Loi numérique – Votre proposition n'a pas été retenue ? Le gouvernement se justifie

Beaucoup d’appelés, peu d’élus. Le projet de consultation autour de la loi numérique d’Axelle Lemaire avait suscité un engouement certain de la part des internautes. Via une plateforme collaborative baptisée République Numérique, les participants avaient pu amender et corriger le projet initial du texte de loi afin de remodeler le projet selon leurs attentes. La plateforme offrait notamment la possibilité de voter pour les différents articles du texte, que ce soit ceux proposés par le gouvernement ou par les internautes.

Certaines propositions avaient d’ailleurs rencontré un franc succès auprès des participants, mais n’avaient pas été traduites dans le texte final, au grand dam de certains contributeurs. Le gouvernement promettait néanmoins d’apporter une réponse expliquant le rejet des propositions les plus populaires : c’est maintenant chose faite et la démarche permet d’en apprendre beaucoup sur la position du gouvernement face à certaines propositions revendiquées de longue date par certains courants militants.

« La proposition formulée par Obi Wan Kenobi […] ne peut pas être retenue en l’état de la législation européenne. »
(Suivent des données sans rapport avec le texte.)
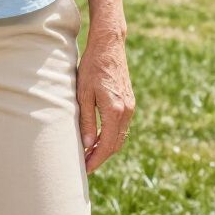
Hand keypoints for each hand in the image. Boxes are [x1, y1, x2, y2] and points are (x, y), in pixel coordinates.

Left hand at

Ainsi, difficile de cacher sa déception face au sort réservé aux propositions d’articles visant à généraliser l’usage de logiciels libres dans l’administration, l’éducation ou les collectivités territoriales. Celles-ci avaient d’ailleurs récolté un grand nombre de voix : 2321 votes favorables pour la proposition d’article déposée par l’April visant à favoriser le logiciel libre et les formats ouverts dans le service public à l’échelle nationale et locale par exemple.

Le gouvernement revient donc sur la mise à l’écart de cet article. Les rédacteurs expliquent tout d’abord qu’une telle mesure viendrait entrer en conflit avec « le principe de libre administration des collectivités territoriales posé par l’article 72 de la constitution. » Valable pour les collectivités territoriales, mais quid du reste ?

Le gouvernement préfère ici remettre en avant son bilan en la matière et le droit déjà en place. On retrouve ainsi la circulaire Ayrault de septembre 2012, qui incite les administrations à prendre en considération le logiciel libre. Autre justification à ce rejet : les « travaux de la Direction interministérielle du Numérique, des Systèmes d’Information et de Communication (DINSIC) afin de recourir prioritairement au logiciel libre dans tous les cas qui le justifient. » Un peu maigre, alors que l’éducation nationale vient d’annoncer un partenariat avec Microsoft autour du plan école numérique.

Outre la question du logiciel libre, on retrouvait parmi les contributions une proposition portant sur la vente liée, autre sujet largement débattu depuis plusieurs années dans le monde du numérique. Et sur la question, le gouvernement préfère botter en touche et renvoyer aux régulations européennes, offrant une explication qui vaut le détour :

« La proposition formulée par Obi Wan Kenobi […] ne peut pas être retenue en l’état de la législation européenne. En effet, les règles en matière de vente liée, issues de l’article L.122-1 du code de la consommation, soumettent l’interdiction de ces ventes au caractère déloyal de la pratique. » Encore une victoire du côté obscur de la force donc, le gouvernement renvoie à une décision attendue de la CJUE sur le sujet pour réviser son jugement.

Loi renseignement et ventée liée : c’est non

On retrouve des renvois aussi expéditifs sur le sujet de la loi Renseignement : la proposition visant à réintroduire le juge au sein des dispositifs prévus par cette loi n’est pas recevable aux yeux du gouvernement, le Conseil Constitutionnel ayant déclaré ces dispositions conformes.

Au final, beaucoup de frustration pour ceux qui espéraient profiter de cette initiative collaborative pour faire passer des mesures réclamées de longue date. Malgré tout, on peut saluer l’honnêteté du gouvernement sur le sujet. Les réponses apportées sont nombreuses et touchent à des sujets aussi variés que l’open data, l’e-sport ou encore la neutralité du net.

Outre les articles, les amendements proposés aux articles de la loi Numérique ont également eu droit à une petite explication de texte de la part du gouvernement afin de justifier ses refus. L’ensemble donne une idée précise des positions du gouvernement en matière de numérique et permettra à de nombreux exégètes amateurs de se plonger dans la plateforme pour comprendre le fonctionnement et les raisonnements juridiques qui soutiennent ces positions, parfois obscures aux yeux d’un internaute lambda. Les réponses ont le mérite d’être claires et généralement concises, ce qui rend les explications d’autant plus accessibles aux néophytes.